#### To do:
Lines from the listing that hold the string "camera" are what you should return.
"""
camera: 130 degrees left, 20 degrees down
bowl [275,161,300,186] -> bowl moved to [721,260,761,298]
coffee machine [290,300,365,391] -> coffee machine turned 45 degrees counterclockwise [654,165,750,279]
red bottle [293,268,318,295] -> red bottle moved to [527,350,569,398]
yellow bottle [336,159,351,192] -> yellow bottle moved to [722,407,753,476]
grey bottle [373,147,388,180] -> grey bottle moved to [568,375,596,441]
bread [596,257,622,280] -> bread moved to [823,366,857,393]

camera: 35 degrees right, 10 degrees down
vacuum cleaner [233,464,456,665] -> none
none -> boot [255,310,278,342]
"""
#### Answer space:
camera: 130 degrees left, 20 degrees down
camera: 35 degrees right, 10 degrees down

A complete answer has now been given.